# DATASET EXCERPTS:
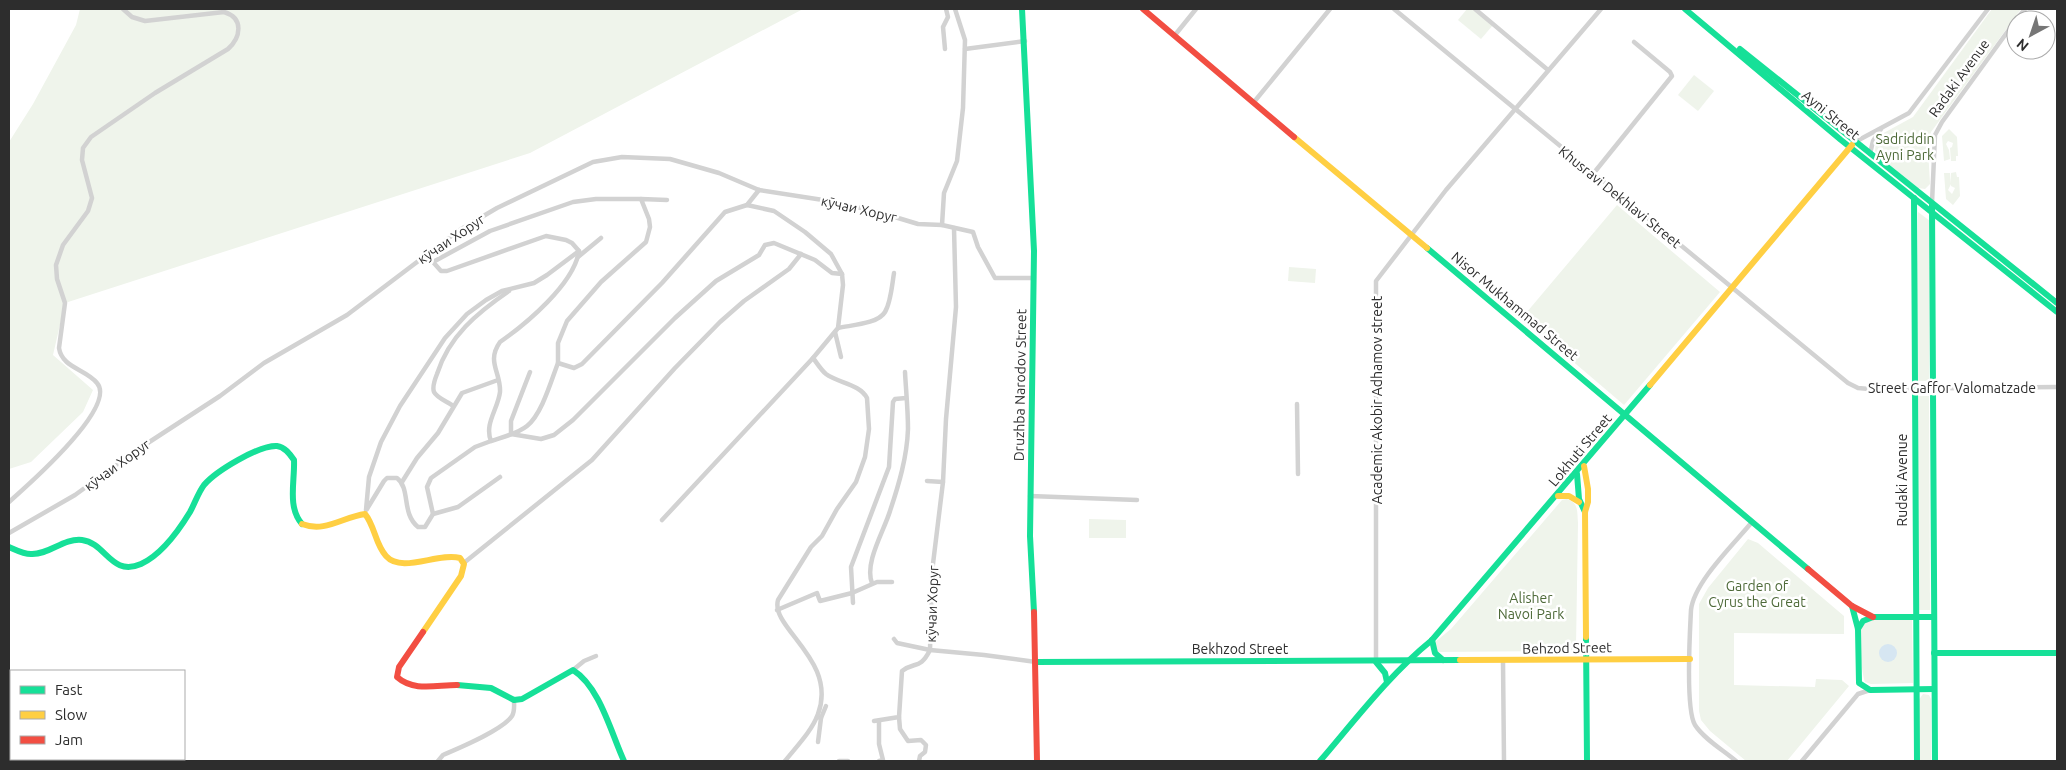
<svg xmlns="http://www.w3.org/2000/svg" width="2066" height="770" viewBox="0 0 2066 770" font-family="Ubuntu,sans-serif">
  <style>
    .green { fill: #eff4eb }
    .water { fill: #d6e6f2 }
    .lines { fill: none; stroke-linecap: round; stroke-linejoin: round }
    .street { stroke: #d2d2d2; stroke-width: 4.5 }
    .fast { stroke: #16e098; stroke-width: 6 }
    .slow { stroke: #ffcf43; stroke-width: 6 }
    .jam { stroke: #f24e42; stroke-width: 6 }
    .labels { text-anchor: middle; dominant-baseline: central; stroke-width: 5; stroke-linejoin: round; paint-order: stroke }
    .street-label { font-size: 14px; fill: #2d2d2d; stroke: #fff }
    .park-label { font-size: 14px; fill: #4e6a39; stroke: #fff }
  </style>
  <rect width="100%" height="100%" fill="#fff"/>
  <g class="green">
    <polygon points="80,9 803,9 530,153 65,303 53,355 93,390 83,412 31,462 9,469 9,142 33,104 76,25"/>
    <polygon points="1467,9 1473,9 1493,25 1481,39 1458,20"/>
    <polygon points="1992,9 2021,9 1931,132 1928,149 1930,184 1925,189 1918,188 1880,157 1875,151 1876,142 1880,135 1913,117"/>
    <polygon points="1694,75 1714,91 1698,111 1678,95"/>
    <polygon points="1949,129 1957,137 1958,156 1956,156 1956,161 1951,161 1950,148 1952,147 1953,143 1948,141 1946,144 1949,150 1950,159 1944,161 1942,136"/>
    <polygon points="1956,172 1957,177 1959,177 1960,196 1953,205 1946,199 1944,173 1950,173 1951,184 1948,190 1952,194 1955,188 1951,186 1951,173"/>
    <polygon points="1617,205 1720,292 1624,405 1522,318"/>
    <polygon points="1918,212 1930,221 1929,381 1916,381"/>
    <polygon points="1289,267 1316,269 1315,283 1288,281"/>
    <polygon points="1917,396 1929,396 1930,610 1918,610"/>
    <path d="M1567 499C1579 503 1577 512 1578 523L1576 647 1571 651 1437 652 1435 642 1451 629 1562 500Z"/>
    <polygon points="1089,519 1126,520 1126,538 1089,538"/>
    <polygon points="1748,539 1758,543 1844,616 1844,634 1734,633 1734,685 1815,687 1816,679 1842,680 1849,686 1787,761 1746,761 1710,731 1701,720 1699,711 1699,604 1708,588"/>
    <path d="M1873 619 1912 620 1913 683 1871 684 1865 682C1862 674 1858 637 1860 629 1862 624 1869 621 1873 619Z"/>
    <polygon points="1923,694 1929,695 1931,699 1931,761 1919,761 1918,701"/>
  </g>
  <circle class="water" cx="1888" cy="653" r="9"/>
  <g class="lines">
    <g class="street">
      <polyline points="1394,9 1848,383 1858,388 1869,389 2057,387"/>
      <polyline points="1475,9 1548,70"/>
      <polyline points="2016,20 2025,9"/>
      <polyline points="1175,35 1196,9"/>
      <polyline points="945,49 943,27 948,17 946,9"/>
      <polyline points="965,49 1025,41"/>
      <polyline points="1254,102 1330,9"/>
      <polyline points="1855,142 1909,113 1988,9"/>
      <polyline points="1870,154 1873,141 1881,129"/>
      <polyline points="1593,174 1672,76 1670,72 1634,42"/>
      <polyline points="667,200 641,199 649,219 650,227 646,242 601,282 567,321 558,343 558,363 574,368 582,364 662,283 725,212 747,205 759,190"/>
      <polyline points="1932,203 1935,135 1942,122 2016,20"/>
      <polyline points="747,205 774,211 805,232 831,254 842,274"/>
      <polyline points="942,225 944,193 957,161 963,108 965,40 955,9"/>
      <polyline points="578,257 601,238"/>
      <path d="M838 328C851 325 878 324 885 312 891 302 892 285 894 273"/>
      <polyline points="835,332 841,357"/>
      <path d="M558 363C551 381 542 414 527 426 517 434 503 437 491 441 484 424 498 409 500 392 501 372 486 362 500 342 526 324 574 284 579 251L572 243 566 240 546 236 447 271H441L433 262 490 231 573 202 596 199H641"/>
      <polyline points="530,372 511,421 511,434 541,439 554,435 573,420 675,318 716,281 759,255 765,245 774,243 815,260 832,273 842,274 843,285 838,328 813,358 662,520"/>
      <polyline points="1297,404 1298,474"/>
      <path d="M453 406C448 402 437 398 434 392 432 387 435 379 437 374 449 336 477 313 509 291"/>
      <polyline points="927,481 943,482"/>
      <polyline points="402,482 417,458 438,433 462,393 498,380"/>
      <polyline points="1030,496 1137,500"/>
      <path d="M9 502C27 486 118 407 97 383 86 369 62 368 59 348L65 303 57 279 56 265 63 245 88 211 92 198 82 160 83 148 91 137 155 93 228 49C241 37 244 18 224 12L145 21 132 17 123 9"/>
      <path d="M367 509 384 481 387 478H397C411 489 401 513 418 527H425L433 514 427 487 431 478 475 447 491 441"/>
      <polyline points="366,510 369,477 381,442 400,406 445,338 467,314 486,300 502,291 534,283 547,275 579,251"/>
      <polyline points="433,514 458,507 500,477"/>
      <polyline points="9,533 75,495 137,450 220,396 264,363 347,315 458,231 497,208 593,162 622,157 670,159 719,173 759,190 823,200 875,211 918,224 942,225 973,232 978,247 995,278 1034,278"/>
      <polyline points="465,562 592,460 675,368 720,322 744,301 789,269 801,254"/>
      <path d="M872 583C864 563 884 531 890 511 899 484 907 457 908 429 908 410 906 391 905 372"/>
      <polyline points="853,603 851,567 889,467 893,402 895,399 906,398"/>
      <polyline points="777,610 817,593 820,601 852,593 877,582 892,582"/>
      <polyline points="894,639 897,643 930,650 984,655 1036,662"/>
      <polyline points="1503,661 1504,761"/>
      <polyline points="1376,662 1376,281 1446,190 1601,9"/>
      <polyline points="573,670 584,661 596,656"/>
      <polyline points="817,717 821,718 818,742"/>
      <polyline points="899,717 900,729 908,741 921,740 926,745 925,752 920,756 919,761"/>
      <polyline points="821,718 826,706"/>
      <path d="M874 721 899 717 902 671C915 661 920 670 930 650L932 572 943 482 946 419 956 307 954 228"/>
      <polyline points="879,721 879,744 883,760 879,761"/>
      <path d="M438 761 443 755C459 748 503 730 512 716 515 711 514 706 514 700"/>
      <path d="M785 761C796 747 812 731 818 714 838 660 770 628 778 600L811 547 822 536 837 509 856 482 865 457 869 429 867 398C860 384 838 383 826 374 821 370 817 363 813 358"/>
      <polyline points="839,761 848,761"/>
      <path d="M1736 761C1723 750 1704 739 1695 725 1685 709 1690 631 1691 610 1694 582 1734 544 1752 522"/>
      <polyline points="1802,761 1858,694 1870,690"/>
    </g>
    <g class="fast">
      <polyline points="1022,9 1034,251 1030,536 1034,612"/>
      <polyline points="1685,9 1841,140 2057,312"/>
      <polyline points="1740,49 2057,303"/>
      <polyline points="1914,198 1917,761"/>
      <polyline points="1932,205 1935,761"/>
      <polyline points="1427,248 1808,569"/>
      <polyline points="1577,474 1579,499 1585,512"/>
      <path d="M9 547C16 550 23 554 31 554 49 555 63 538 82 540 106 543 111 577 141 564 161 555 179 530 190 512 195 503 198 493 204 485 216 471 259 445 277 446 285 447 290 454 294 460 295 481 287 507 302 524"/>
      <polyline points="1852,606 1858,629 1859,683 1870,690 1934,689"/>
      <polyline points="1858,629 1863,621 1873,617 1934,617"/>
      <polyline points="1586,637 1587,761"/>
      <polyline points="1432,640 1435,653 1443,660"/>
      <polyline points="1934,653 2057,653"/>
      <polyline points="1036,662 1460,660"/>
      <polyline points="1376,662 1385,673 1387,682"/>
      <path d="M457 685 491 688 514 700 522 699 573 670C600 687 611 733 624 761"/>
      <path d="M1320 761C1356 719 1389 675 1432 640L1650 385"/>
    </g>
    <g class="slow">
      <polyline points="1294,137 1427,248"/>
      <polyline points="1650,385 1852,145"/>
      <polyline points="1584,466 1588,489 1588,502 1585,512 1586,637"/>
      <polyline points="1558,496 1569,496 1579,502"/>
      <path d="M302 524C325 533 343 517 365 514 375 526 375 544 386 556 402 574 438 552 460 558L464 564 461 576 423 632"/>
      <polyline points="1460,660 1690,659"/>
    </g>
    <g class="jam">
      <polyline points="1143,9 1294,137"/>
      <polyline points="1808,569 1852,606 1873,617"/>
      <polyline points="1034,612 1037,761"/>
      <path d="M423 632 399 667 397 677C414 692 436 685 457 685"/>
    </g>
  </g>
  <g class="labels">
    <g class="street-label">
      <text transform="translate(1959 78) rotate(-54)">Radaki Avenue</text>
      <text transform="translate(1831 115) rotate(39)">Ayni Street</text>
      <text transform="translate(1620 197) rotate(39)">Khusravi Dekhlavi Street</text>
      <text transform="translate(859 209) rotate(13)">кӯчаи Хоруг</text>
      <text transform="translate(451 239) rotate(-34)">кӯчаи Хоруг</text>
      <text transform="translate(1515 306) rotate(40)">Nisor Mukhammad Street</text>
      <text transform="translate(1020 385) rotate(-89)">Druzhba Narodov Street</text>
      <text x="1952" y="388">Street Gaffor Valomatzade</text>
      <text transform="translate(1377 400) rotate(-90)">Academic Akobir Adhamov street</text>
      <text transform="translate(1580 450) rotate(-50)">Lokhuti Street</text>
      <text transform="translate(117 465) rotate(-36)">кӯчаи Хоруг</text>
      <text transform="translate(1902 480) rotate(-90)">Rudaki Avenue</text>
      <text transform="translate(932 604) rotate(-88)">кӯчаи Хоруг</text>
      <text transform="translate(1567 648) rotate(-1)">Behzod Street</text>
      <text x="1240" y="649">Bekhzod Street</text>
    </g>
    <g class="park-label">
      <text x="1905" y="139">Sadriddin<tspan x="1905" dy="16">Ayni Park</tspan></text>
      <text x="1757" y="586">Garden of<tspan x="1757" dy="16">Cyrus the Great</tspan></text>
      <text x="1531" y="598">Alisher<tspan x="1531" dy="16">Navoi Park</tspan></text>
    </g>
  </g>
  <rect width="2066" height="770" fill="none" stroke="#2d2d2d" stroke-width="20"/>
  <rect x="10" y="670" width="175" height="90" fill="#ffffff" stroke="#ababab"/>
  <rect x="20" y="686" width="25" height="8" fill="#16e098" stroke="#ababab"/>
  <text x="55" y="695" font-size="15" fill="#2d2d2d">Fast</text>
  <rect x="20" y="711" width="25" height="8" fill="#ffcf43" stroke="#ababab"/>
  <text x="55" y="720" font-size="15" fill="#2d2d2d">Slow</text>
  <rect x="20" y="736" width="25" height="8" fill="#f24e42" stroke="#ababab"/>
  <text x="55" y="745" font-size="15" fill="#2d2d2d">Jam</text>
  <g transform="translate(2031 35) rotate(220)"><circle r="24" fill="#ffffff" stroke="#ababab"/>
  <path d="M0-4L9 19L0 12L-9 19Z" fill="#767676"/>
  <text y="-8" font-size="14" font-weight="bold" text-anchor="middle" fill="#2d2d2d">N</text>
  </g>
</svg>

# WHAT TO WORK ON:
Your task is to show every line of the listing above containing "lines".

# ANSWER FOR THE TASK:
    .lines { fill: none; stroke-linecap: round; stroke-linejoin: round }
  <g class="lines">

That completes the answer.